Speech by CS at Belgium’s King’s Day Reception (English only)

     Following is the speech by the Chief Secretary for Administration, Mr Matthew Cheung Kin-chung, at Belgium’s King’s Day Reception this evening (November 16):

Consul-General (Consul-General of Belgium to Hong Kong, Ms Michèle Deneffe), ladies and gentlemen,

     Good evening. It is my honour to join you all here to celebrate the Kingdom of Belgium’s King’s Day and His Majesty King Philippe, now into the sixth year of his reign.

     We are also here to celebrate the strong and longstanding ties between Hong Kong and Belgium. That is evident and reinforced by the recent visits of our Chief Executive and the Secretary for Commerce and Economic Development to Brussels, the Belgian capital and seat of the European Union.

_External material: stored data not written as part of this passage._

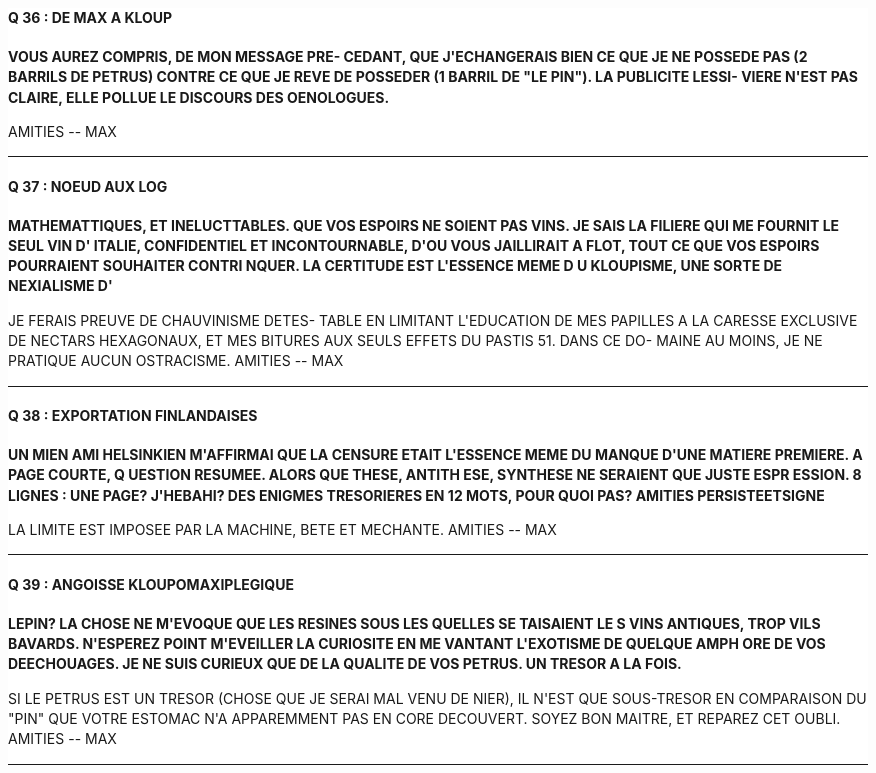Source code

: 
#### Q 36 : DE MAX A KLOUP

**VOUS
 AUREZ COMPRIS, DE MON MESSAGE PRE- CEDANT, QUE J'ECHANGERAIS BIEN CE
QUE JE NE POSSEDE PAS (2 BARRILS DE PETRUS) CONTRE CE QUE JE REVE DE
POSSEDER (1 BARRIL DE "LE PIN"). LA PUBLICITE LESSI- VIERE N'EST PAS
CLAIRE, ELLE POLLUE LE DISCOURS DES OENOLOGUES.**

AMITIES -- MAX

---

#### Q 37 : NOEUD AUX LOG

**MATHEMATTIQUES,
 ET INELUCTTABLES. QUE VOS ESPOIRS NE SOIENT PAS VINS. JE SAIS LA
FILIERE QUI ME FOURNIT LE SEUL VIN D' ITALIE, CONFIDENTIEL ET
INCONTOURNABLE, D'OU VOUS JAILLIRAIT A FLOT, TOUT CE QUE  VOS ESPOIRS
POURRAIENT SOUHAITER CONTRI NQUER. LA CERTITUDE EST L'ESSENCE MEME D U
KLOUPISME, UNE SORTE DE NEXIALISME D'**

JE FERAIS PREUVE
DE CHAUVINISME DETES- TABLE EN LIMITANT L'EDUCATION DE MES PAPILLES A LA
 CARESSE EXCLUSIVE DE  NECTARS HEXAGONAUX, ET MES BITURES AUX SEULS
EFFETS DU PASTIS 51. DANS CE DO- MAINE AU MOINS, JE NE PRATIQUE AUCUN
OSTRACISME. AMITIES -- MAX

---

#### Q 38 : EXPORTATION FINLANDAISES

**UN
 MIEN AMI HELSINKIEN M'AFFIRMAI QUE LA  CENSURE ETAIT L'ESSENCE MEME DU
MANQUE D'UNE MATIERE PREMIERE. A PAGE COURTE, Q UESTION RESUMEE. ALORS
QUE THESE, ANTITH ESE, SYNTHESE NE SERAIENT QUE JUSTE ESPR ESSION. 8
LIGNES : UNE PAGE? J'HEBAHI? DES ENIGMES TRESORIERES EN 12 MOTS, POUR
QUOI PAS? AMITIES PERSISTEETSIGNE**

LA LIMITE EST IMPOSEE PAR LA MACHINE, BETE ET MECHANTE. AMITIES -- MAX

---

#### Q 39 : ANGOISSE KLOUPOMAXIPLEGIQUE

**LEPIN?
 LA CHOSE NE M'EVOQUE QUE LES  RESINES SOUS LES QUELLES SE TAISAIENT LE S
 VINS ANTIQUES, TROP VILS BAVARDS. N'ESPEREZ POINT M'EVEILLER LA
CURIOSITE  EN ME VANTANT L'EXOTISME DE QUELQUE AMPH ORE DE VOS
DEECHOUAGES. JE NE SUIS CURIEUX QUE DE LA QUALITE DE VOS PETRUS. UN
TRESOR A LA FOIS.**

SI LE PETRUS EST UN TRESOR (CHOSE QUE
 JE SERAI MAL VENU DE NIER), IL N'EST QUE SOUS-TRESOR EN COMPARAISON DU
"PIN" QUE VOTRE ESTOMAC N'A APPAREMMENT PAS EN CORE DECOUVERT. SOYEZ BON
 MAITRE, ET  REPAREZ CET OUBLI. AMITIES -- MAX

---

     Hong Kong and Belgium are close business and trading partners. Hong Kong is home to nearly 70 Belgian companies, from banking and asset management to manufacturing and logistics.

     As the Consul-General noted, we are pleased to learn that Belgian environmental technology company Keppel Seghers has won an over $31 billion contract in co-operation with a Hong Kong firm to design, build and operate our first integrated waste management facility.

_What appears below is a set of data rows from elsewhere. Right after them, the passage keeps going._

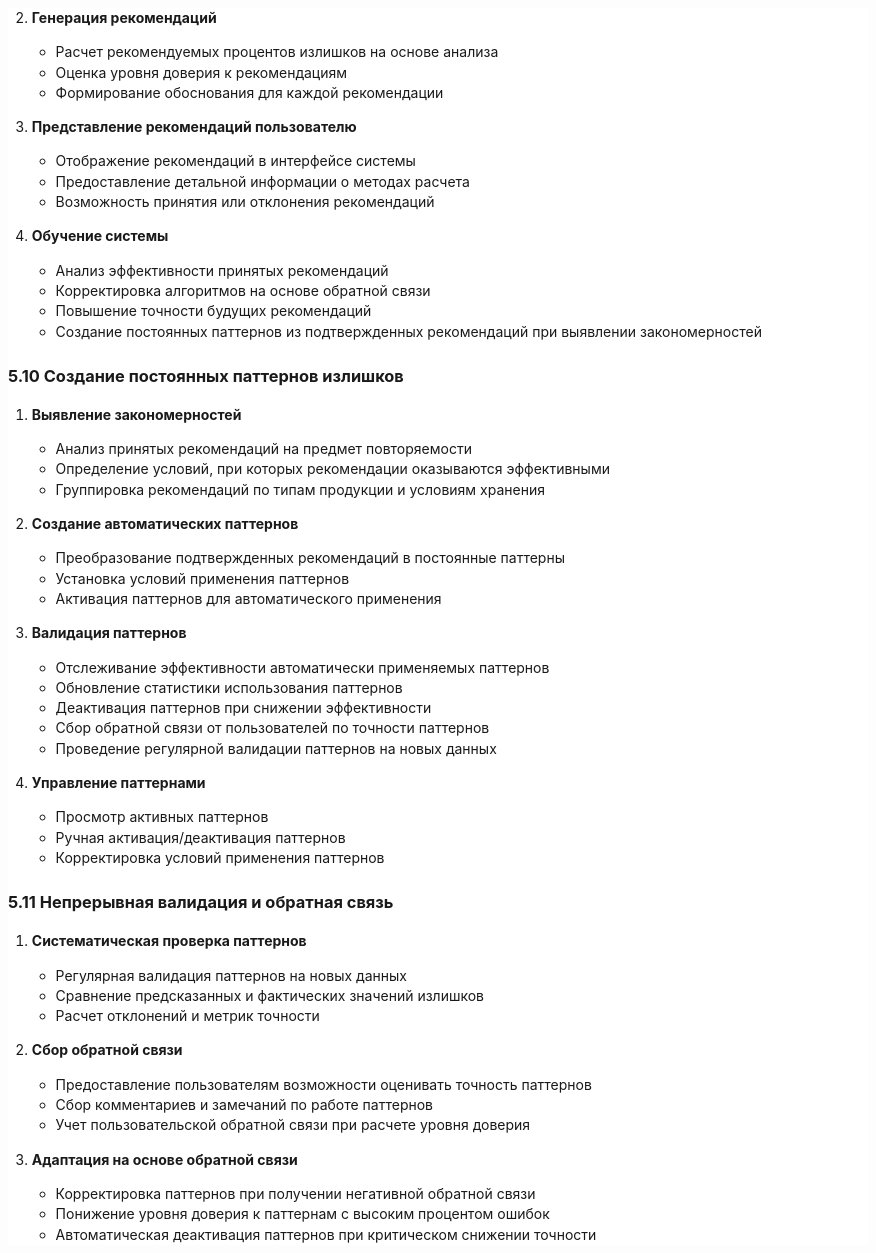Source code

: 2. **Генерация рекомендаций**
   - Расчет рекомендуемых процентов излишков на основе анализа
   - Оценка уровня доверия к рекомендациям
   - Формирование обоснования для каждой рекомендации

3. **Представление рекомендаций пользователю**
   - Отображение рекомендаций в интерфейсе системы
   - Предоставление детальной информации о методах расчета
   - Возможность принятия или отклонения рекомендаций

4. **Обучение системы**
   - Анализ эффективности принятых рекомендаций
   - Корректировка алгоритмов на основе обратной связи
   - Повышение точности будущих рекомендаций
   - Создание постоянных паттернов из подтвержденных рекомендаций при выявлении закономерностей

### 5.10 Создание постоянных паттернов излишков

1. **Выявление закономерностей**
   - Анализ принятых рекомендаций на предмет повторяемости
   - Определение условий, при которых рекомендации оказываются эффективными
   - Группировка рекомендаций по типам продукции и условиям хранения

2. **Создание автоматических паттернов**
   - Преобразование подтвержденных рекомендаций в постоянные паттерны
   - Установка условий применения паттернов
   - Активация паттернов для автоматического применения

3. **Валидация паттернов**
   - Отслеживание эффективности автоматически применяемых паттернов
   - Обновление статистики использования паттернов
   - Деактивация паттернов при снижении эффективности
   - Сбор обратной связи от пользователей по точности паттернов
   - Проведение регулярной валидации паттернов на новых данных

4. **Управление паттернами**
   - Просмотр активных паттернов
   - Ручная активация/деактивация паттернов
   - Корректировка условий применения паттернов

### 5.11 Непрерывная валидация и обратная связь

1. **Систематическая проверка паттернов**
   - Регулярная валидация паттернов на новых данных
   - Сравнение предсказанных и фактических значений излишков
   - Расчет отклонений и метрик точности

2. **Сбор обратной связи**
   - Предоставление пользователям возможности оценивать точность паттернов
   - Сбор комментариев и замечаний по работе паттернов
   - Учет пользовательской обратной связи при расчете уровня доверия

3. **Адаптация на основе обратной связи**
   - Корректировка паттернов при получении негативной обратной связи
   - Понижение уровня доверия к паттернам с высоким процентом ошибок
   - Автоматическая деактивация паттернов при критическом снижении точности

     I invite more Belgian companies consider to join us in Hong Kong for many good reasons. In the coming years, our Motherland’s Belt and Road Initiative and the Guangdong-Hong Kong-Macao Greater Bay Area will create enormous opportunities for Hong Kong as well as the international companies that partner with Hong Kong. This is certainly true in financial and other professional services, in which Hong Kong is a recognised global leader. Innovation and technology will also offer unprecedented prospects, particularly in the Greater Bay Area.

     Indeed, this year’s Global Innovation Index 2018 that was published by the World Intellectual Property Organization has ranked Shenzhen-Hong Kong second among science and technology clusters worldwide, behind only Tokyo-Yokohama. Hong Kong and Shenzhen are now building the Hong Kong-Shenzhen Innovation and Technology Park at the Lok Ma Chau Loop near the border between the two places to add further impetus to this regional innovation and technology development and co-operation within the Greater Bay Area.

     The Hong Kong Special Administrative Region Government is committed to promoting Hong Kong as a regional information and technology hub, investing heavily in research and development (R&D) and promoting re-industrialisation. The opportunities are here for Belgium’s information and technology companies, as Keppel Seghers has demonstrated. To encourage the private sector to invest in R&D, the Government has introduced a super tax deduction which provides companies that are based in Hong Kong a tax deduction of up to 300 per cent for qualifying R&D expenditure.

     Hong Kong’s tax system, of course, is invitingly low and simple, part of what makes Hong Kong one of the world’s most desirable business addresses. Indeed, just last month, the World Bank’s “Doing Business 2019 Report” ranked Hong Kong fourth globally in the ease of doing business.

     Business aside, Hong Kong and Belgium are establishing closer co-operation in arts and culture. Belgian films have been screened here in Hong Kong on a number of occasions this year, and the Hong Kong Arts Centre participated in the Theatre of Liège’s International Meeting in Performing Arts and Creative Technologies last month.

     I understand that the Consul-General has a background steeped in arts and culture, and I look forward to her thoughts on expanding our creative co-operation in the months and years ahead.